My regular readers know I like to share what I have learned in life in case it will help someone else. With my daughter starting her first year in college this fall, my thoughts naturally turn to my own experiences at the University of Wisconsin-Green Bay.
My first class as a freshman was called Design Methods, a problem-solving course where I had absolutely zero experience. The professor would walk into the room, give a vague assignment and then leave us with instructions to have it done by the next class where each student would discuss how he or she came up with their design. For someone who thrived on clear and precise directions, this was a hard class for me. I liked knowing exactly what was expected so I was sure to do it right.
One assignment was particularly ambiguous. The only thing we were allowed to do was light a candle. From there a series of events had to occur - something had to make a noise for 30 seconds, another object had to travel 24 inches and a flag had to rise 3 feet at the end. The entire sequence had to last exactly one minute.
As usual, I waited until the night before the due date to start the project. I headed downstairs to my parents' basement, searching for materials and broke the assignment down by segment. (Why my mother never asked me what I was doing in the basement for five hours with a cigarette lighter, I do not know.)
First I found an empty 2-liter soda bottle, filled it with water, set it upside down in some kind of holder and attached a string to the cap.
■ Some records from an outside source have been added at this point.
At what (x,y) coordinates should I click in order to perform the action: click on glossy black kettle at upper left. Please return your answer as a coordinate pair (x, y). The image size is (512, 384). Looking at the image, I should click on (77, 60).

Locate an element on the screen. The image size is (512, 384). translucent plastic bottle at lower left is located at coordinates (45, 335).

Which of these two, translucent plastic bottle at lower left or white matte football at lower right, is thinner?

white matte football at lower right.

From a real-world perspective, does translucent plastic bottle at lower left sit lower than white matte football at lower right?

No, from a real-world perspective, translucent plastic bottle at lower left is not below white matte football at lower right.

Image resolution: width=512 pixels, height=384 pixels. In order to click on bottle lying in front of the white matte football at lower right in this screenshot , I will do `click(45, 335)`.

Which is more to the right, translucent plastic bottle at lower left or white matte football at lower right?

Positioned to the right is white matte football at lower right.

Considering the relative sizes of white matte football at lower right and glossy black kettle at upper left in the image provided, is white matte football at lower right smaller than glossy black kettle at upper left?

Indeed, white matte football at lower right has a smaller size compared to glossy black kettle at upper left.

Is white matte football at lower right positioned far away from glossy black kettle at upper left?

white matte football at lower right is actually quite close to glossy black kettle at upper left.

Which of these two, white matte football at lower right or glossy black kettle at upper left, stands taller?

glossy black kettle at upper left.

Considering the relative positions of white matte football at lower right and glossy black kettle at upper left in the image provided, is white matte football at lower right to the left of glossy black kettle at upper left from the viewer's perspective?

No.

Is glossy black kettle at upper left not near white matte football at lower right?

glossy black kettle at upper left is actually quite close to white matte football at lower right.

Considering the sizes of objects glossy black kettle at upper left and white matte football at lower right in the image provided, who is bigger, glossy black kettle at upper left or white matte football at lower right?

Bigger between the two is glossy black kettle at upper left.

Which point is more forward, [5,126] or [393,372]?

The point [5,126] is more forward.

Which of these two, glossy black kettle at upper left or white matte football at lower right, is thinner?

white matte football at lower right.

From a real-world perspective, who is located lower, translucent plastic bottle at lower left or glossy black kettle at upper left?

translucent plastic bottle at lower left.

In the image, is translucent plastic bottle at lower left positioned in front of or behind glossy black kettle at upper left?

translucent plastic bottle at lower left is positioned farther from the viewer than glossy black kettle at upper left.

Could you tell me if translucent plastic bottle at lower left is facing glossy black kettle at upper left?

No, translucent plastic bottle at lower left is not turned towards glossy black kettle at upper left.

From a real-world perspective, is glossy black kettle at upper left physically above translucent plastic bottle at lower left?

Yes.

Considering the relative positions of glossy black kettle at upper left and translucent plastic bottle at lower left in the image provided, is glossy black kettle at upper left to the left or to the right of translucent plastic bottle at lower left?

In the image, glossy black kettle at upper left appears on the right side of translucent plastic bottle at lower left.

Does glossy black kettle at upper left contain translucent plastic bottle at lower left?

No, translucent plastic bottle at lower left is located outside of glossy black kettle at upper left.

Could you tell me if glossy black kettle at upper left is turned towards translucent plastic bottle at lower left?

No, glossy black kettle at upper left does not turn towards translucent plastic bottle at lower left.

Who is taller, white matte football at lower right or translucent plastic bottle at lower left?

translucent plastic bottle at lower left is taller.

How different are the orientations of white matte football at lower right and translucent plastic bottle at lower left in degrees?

Once I lit the candle, it would burn the string allowing the cap to drop and water to pour into a funnel. (The sound of the gurgling water met the noise requirement.) Attached to the funnel was a garden hose which led into an empty ice cream bucket placed on a teeter-totter fashioned out of a 2-by-4-foot wooden plank. When the pail filled with water, the teeter-totter would lower, causing a tennis ball inside an orange juice can to roll down a 2-foot section of a downspout ramp. At the end of the ramp was a small flag attached to a wire coat hanger that had been straightened out, bent over and hooked onto a wooden platform. The ball hitting it was enough to jar the wire loose causing the flag to rise 3 feet. After several trials and alterations, I dragged the contraption to class in a large cardboard box, set it up, lit the candle and took a step back praying for each segment to work properly. Everything went off without a hitch with a total time of 58 seconds, which was better than what I was able to achieve in my parent's basement.
What was fascinating to me was how each student had a different solution to the same problem. My favorite idea was also the simplest. A student stuck a yardstick into a coffee can full of sand to hold the yardstick in place and wrapped a rope several times around it with a weight on it. He lit the candle, releasing the end of the rope and it would slowly unwind around the yardstick and as the weight went down, a flag went up.
What I learned from this course is there can be numerous solutions to the same problem - a valuable lesson not only in the classroom but also for the rest of my life.